Arizona Wilderness Brewing Co. co-owner Jonathan Buford called last summer "uniquely shitty."
KPL Studios
A 'juggling act' at Arizona Wilderness Brewing Co.
Yes, summer in Phoenix is hot. But that’s not the only problem, says Jonathan Buford, co-owner of Arizona Wilderness Brewing Co.
“It’s always been hot,” he says. “Right now, the dollar just isn’t going as far, is the biggest issue.”
That’s been true for the brewery, which has watched business costs balloon — on rent, labor, food and beer ingredients. That made last year “uniquely shitty,” in Buford’s words.
“Every cost compiled on a very slow year,” he says. “Then a bad summer comes along and says, ‘Hey, I want to be the hottest summer in history.’”
Arizona Wilderness' downtown Phoenix brewpub is one of the most recognizable spots along Roosevelt Row. A mural of a cartoonish person on a bike points toward Wilderness’ massive patio populated by rows of picnic tables and clusters of red Adirondack chairs around fire pits. Overhead, a pergola, fans and misters work to cool the people underneath. During the hottest parts of the year, the patio often sits empty.
Paired with no rain for months on end, the heat “really affects the mindset of people,” says Buford, a self-described environmentalist.
In April, Arizona Wilderness opened a third location along Phoenix’s Miracle Mile. Unlike its downtown counterpart, the space is completely indoors and boasts a parking lot. It’s also the new home for Arizona Wilderness’ brewing operations. The space allows the brewer to grow its capacity while brewing more efficiently and reducing its carbon footprint.

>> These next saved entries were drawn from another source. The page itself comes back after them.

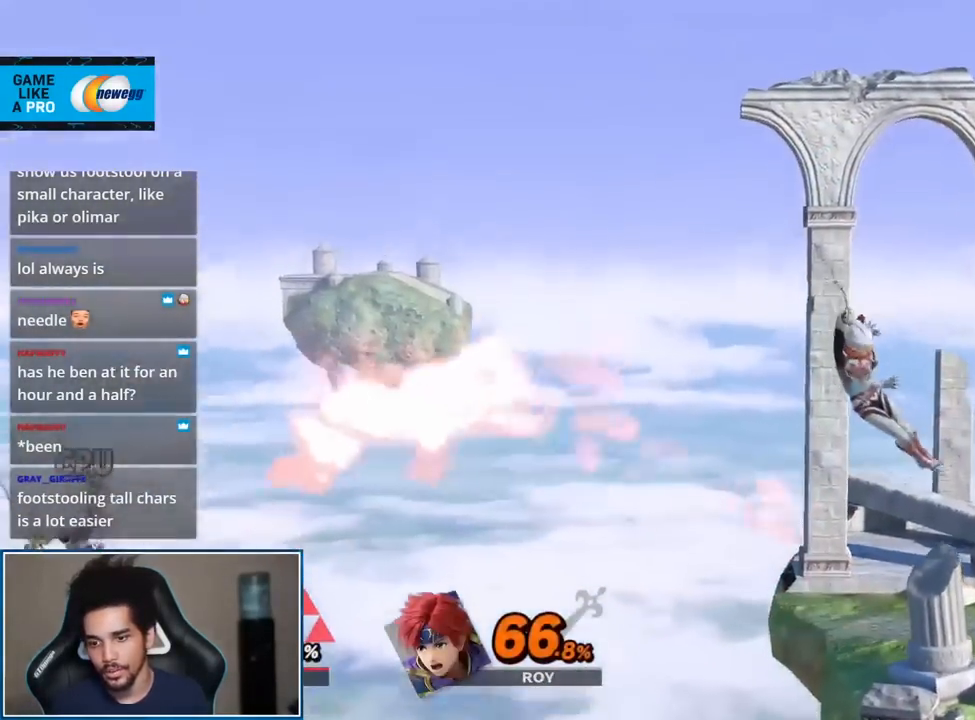
{"buttons": [], "left_stick": "center", "right_stick": "center", "events": [[33, "A", "up"], [33, "L1", "up"], [50, "R1", "up"], [250, "B", "down"], [333, "B", "up"]]}
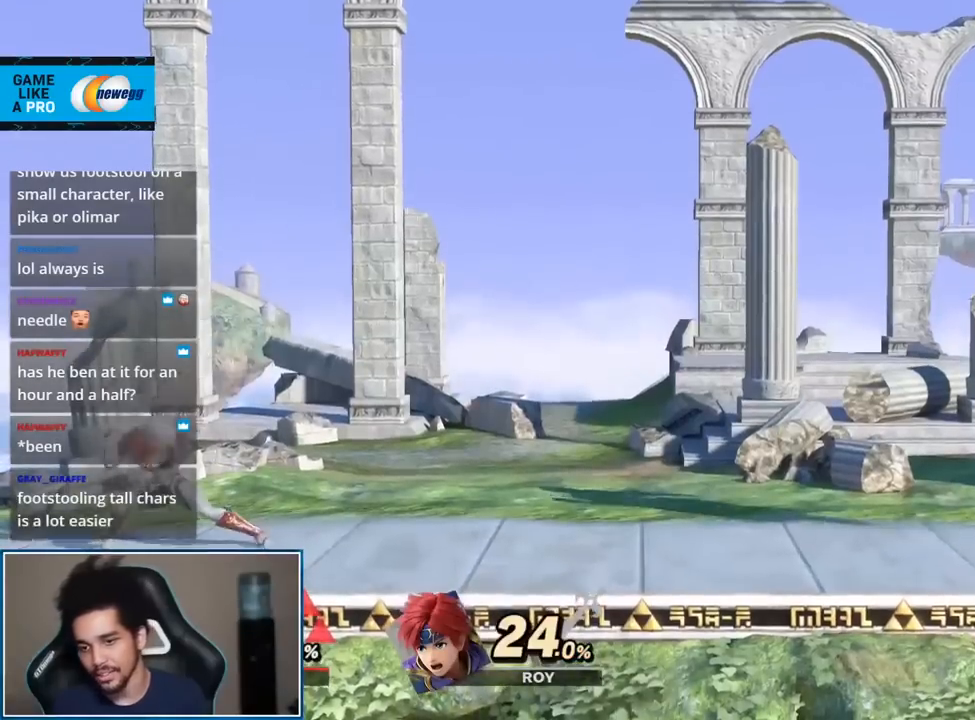
{"buttons": [], "left_stick": "center", "right_stick": "center", "events": []}
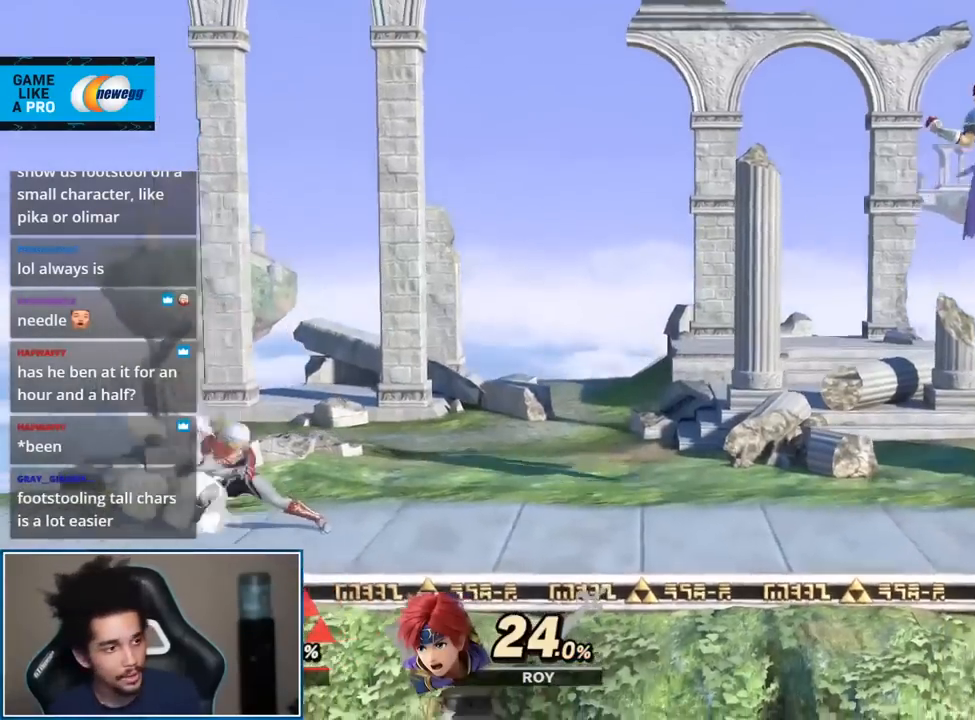
{"buttons": [], "left_stick": "center", "right_stick": "center", "events": []}
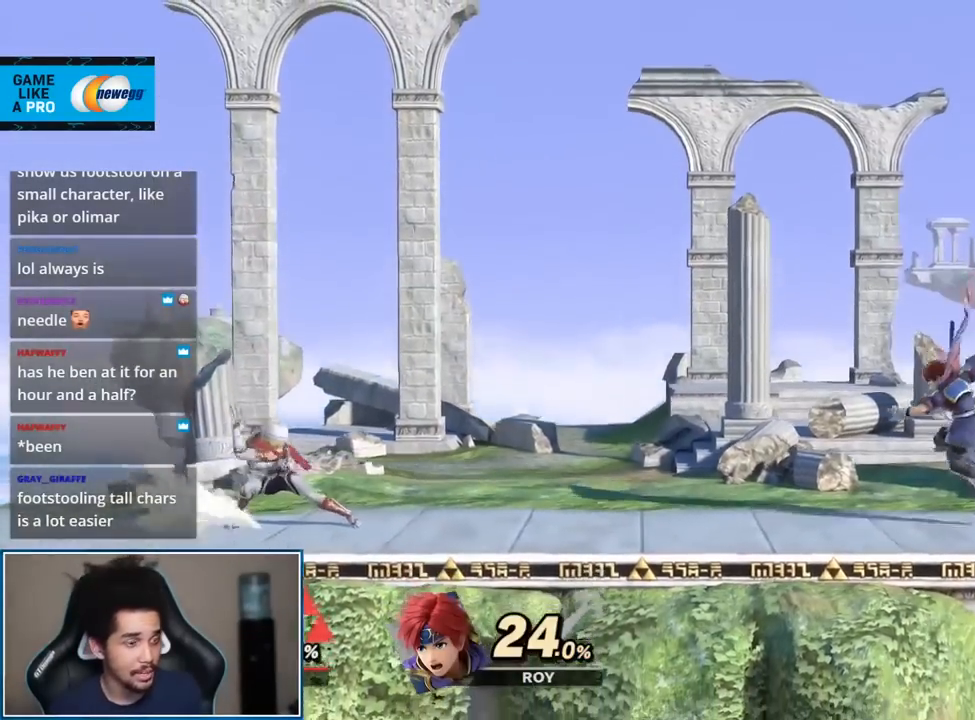
{"buttons": [], "left_stick": "right", "right_stick": "center", "events": [[500, "left_stick", "right"]]}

Staying true to their ethos, Buford refuses to compromise on operating sustainably and supporting local farmers and ranchers. So while he’d rather talk about his company’s upcoming collaborations, he instead strategizes with his team about how to trim costs and manage higher health care premiums.
To do that, Buford’s team is directly asking for price relief from their hops, free-range chicken and linen suppliers. Already, Buford says, the staff has found ways to save some $60,000 on hops, for example.
“Can we get this (company) to be cheaper to run without compromising our values?” Buford says. “It’s a little juggling act. But we do need our big, big providers to help us out. Our little providers, they’re just like us. They can’t budge.”